Economies should learn from Elon Musk. He started by making saloon cars for well-heeled drivers. In building about 50,000 of them by 2017, he figured out how to make cheaper mid-range cars, which are now the most popular electric vehicles in the US. The Tesla Model 3’s cost curve closely follows that of the Model T Ford a century earlier.
Frontier, a consortium of blue-chip firms, is trying to do the same with carbon removal systems. These technologies will suck excess CO₂ out of the atmosphere using giant fans or chemical filters and store it out of harm’s way. This may eventually be a useful tool to help us stick within our global carbon budget but prices need to come way down. Frontier, which counts Microsoft, McKinsey and Stripe among its members, sometimes spends in excess of $2,000 per ton of permanent carbon removal. The goal is to drive demand up, make learning faster and send prices to $100 per ton.

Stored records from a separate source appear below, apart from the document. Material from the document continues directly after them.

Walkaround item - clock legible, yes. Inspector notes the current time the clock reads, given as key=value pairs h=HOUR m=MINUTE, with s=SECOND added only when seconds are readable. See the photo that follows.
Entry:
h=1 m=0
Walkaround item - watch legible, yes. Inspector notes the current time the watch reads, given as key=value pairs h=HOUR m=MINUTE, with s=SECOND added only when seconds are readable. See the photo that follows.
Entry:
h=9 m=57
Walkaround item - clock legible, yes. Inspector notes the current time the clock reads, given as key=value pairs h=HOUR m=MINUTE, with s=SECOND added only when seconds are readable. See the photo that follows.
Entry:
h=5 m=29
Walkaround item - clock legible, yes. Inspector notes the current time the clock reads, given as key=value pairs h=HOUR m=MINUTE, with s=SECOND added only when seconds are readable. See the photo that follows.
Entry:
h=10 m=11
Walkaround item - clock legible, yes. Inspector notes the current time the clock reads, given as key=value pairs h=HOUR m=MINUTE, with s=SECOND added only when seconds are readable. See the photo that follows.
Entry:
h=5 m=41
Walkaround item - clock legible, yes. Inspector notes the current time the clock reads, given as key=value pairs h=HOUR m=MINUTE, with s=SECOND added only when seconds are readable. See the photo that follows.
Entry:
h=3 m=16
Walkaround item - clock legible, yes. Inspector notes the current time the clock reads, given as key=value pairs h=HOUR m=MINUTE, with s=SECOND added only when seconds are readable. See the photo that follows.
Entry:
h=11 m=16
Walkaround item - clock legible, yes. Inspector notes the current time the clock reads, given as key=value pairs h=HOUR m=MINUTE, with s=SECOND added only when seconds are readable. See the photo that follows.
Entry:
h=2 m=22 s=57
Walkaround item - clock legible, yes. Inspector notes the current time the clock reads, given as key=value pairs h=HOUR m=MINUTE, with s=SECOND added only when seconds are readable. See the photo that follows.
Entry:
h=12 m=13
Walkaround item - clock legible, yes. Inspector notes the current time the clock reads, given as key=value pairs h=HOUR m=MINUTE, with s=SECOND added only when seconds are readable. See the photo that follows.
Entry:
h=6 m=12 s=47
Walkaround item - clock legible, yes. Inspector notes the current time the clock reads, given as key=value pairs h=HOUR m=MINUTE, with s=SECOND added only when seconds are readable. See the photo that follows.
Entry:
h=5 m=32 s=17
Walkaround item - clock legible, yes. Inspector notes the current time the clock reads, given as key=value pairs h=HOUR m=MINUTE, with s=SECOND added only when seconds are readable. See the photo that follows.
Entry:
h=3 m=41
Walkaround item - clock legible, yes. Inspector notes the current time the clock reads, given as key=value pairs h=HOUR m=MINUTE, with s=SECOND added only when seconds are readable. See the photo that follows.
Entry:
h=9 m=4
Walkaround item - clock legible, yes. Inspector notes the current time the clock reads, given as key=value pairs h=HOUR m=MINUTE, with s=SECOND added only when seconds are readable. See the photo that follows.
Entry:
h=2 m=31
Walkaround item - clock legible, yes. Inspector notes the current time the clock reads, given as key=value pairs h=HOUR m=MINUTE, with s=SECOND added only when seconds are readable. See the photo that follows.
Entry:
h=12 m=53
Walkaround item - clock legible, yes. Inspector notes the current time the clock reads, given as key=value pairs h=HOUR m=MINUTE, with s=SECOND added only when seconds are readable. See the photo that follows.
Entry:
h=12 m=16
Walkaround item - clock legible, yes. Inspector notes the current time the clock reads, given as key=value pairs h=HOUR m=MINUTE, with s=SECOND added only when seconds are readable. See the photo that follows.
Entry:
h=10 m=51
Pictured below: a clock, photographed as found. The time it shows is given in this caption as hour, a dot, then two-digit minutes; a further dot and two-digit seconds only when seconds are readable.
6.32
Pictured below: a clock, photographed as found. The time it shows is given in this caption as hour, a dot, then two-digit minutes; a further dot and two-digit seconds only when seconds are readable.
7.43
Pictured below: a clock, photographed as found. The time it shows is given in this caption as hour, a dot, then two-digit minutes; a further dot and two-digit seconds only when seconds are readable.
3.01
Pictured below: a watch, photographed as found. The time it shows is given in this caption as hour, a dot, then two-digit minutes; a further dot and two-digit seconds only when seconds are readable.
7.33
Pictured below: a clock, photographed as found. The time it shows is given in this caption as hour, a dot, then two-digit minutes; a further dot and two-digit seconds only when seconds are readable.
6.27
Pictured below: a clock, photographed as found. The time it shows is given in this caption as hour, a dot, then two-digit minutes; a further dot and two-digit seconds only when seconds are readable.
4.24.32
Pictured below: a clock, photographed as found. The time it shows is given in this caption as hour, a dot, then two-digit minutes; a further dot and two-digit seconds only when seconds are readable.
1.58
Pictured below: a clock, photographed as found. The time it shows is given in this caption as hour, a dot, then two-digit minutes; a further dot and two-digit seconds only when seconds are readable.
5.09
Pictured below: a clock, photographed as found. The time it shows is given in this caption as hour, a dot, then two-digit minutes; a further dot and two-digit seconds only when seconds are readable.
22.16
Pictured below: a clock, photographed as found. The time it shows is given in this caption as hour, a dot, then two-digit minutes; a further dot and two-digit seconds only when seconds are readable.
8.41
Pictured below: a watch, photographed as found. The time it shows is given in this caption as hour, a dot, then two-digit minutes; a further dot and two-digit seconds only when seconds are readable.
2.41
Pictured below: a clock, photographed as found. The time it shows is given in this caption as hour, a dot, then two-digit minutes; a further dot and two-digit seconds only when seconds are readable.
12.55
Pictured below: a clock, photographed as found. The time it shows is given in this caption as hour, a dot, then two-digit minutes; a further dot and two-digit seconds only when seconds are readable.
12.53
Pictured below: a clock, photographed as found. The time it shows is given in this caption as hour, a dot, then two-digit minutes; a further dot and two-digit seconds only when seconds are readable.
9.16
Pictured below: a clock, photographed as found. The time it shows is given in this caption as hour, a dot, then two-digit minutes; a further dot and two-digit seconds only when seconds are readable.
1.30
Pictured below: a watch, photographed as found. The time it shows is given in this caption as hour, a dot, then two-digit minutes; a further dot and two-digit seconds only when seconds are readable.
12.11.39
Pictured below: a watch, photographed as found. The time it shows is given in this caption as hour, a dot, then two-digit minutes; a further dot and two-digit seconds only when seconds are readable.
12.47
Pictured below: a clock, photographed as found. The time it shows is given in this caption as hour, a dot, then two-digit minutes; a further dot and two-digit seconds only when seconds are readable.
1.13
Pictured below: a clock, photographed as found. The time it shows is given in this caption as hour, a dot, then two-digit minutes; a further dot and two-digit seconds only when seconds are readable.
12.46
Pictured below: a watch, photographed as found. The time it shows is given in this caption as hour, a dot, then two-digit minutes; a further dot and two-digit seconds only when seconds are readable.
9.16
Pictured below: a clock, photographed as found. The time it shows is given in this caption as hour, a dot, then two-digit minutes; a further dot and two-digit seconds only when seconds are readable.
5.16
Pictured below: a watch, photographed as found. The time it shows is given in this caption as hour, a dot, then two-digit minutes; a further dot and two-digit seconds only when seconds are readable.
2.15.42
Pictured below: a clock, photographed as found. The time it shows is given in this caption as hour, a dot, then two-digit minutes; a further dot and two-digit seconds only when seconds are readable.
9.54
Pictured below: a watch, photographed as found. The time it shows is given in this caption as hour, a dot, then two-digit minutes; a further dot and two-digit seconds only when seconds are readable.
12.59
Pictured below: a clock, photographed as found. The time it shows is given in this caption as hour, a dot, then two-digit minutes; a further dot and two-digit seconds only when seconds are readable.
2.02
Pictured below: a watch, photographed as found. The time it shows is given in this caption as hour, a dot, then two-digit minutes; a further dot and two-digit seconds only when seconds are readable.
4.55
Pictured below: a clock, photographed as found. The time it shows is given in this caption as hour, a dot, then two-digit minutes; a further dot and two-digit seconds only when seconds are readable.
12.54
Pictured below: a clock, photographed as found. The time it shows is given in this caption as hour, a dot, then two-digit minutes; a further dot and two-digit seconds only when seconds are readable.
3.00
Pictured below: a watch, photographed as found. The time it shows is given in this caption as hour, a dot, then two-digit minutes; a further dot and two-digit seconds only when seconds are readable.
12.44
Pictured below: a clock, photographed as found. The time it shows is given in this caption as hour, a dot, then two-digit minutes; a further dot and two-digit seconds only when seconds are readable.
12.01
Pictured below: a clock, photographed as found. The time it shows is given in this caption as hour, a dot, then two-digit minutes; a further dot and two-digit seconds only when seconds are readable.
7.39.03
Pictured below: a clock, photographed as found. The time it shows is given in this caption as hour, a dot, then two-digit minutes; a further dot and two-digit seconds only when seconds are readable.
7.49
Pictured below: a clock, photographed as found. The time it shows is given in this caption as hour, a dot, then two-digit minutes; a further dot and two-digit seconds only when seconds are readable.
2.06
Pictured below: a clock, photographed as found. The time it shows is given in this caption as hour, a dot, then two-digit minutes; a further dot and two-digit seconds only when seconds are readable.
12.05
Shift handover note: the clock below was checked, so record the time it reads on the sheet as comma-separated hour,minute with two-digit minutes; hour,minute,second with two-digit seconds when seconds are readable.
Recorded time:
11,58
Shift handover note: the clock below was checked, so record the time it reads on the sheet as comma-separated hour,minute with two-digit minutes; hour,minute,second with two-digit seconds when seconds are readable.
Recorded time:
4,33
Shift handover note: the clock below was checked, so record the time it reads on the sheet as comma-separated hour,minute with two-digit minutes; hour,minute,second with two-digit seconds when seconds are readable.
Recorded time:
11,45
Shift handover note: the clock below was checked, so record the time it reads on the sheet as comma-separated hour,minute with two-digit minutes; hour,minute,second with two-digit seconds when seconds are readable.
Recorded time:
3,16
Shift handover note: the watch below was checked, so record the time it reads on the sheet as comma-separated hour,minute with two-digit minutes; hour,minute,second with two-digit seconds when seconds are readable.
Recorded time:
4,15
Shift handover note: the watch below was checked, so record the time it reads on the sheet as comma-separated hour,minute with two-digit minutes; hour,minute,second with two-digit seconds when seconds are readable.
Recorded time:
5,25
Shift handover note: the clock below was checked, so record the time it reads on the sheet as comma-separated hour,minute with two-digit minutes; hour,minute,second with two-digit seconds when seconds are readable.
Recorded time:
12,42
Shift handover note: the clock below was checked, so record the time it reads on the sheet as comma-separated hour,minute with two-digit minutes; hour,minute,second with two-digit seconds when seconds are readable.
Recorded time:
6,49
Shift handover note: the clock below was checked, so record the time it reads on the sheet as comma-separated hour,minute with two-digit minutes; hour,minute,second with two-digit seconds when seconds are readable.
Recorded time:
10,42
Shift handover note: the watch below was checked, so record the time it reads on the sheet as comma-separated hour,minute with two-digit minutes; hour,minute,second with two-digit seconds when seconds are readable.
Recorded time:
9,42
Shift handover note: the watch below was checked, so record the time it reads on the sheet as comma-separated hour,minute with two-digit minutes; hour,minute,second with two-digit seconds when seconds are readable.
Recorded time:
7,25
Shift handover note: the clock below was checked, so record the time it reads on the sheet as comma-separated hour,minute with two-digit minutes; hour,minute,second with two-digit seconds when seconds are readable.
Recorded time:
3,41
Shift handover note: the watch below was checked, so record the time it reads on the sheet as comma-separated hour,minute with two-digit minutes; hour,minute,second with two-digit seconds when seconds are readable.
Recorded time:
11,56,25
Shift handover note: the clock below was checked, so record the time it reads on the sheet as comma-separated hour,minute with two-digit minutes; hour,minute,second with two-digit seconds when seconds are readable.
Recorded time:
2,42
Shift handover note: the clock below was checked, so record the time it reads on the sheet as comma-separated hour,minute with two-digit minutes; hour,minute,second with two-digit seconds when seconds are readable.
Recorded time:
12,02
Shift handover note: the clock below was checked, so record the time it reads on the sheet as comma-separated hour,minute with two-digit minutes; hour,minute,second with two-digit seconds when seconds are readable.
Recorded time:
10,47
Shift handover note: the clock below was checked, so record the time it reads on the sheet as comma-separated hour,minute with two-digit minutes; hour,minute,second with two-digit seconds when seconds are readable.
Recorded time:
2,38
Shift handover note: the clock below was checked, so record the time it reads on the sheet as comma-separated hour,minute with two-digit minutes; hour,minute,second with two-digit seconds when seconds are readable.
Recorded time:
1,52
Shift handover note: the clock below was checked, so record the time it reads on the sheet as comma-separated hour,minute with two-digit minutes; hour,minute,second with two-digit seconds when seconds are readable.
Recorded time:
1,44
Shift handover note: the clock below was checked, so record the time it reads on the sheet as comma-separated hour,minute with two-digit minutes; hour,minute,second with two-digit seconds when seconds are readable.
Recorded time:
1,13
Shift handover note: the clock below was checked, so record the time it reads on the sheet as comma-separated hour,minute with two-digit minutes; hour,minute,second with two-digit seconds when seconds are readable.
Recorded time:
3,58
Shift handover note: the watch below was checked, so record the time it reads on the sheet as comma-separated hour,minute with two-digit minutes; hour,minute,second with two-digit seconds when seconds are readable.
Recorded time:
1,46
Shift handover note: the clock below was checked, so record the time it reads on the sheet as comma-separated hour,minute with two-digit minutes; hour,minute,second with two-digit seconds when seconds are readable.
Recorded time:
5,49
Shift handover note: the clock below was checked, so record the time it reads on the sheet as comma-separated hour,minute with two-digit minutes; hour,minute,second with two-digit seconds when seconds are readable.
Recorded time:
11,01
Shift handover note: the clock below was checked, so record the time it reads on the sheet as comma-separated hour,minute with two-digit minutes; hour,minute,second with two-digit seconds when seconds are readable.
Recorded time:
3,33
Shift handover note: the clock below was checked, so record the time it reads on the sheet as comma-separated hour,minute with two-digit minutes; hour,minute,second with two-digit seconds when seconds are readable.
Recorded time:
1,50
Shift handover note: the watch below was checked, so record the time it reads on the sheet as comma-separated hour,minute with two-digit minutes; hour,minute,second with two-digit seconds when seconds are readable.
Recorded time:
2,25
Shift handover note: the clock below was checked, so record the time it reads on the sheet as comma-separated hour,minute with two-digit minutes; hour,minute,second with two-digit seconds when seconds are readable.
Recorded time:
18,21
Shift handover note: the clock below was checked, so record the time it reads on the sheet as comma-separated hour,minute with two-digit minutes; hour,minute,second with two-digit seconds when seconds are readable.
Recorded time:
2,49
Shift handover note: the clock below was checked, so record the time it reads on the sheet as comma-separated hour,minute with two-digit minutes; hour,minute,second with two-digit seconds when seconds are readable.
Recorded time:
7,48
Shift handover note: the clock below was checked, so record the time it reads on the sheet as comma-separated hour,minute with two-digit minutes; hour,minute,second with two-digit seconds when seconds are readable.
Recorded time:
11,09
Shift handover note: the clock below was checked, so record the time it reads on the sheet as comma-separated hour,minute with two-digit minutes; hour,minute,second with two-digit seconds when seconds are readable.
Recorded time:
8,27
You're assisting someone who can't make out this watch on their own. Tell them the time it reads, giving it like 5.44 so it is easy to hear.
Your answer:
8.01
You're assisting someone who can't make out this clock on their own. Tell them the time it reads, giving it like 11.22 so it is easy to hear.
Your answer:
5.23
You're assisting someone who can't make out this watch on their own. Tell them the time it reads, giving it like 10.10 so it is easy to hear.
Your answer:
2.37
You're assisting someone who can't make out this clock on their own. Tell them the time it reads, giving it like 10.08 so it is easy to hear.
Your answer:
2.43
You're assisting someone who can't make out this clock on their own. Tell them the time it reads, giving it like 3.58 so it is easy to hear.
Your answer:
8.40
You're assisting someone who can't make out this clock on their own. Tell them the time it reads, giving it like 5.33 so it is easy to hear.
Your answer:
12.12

As technologies become cheaper and more prevalent, they bring huge economic rewards. For governments, this presents an opportunity. What could actively nurture them down the learning curve? Do we have to rely on long-term thinking entrepreneurs? Or can policy complement these efforts?
At the turn of the century, the German government introduced incentives to drive the uptake of solar power. The huge demand stimulus ended up making solar panels cheap for all of us — today it is the cheapest form of electricity in history.
Policies that ensure demand for promising technologies today so we can get them cheaply at scale tomorrow are crucial. Appropriate interventions can range from incentives for buyers to purchase mandates, to investment in infrastructure or experimentation. Joe Biden’s invocation of the Defense Production Act, which could include the US government becoming a buyer of first resort for needed technologies, may be such a trigger. Guaranteed markets help foster entirely new industries, which deliver their own economic benefits.
Of course, such approaches are not without risk. Politicians may bet on the wrong technologies or favour cronies. But diligent application of good practice — reliance on scientific expertise as well as the technological domains where investors are taking risks — could keep poor behaviour in check. Applied thoughtfully, it can bring the future forward.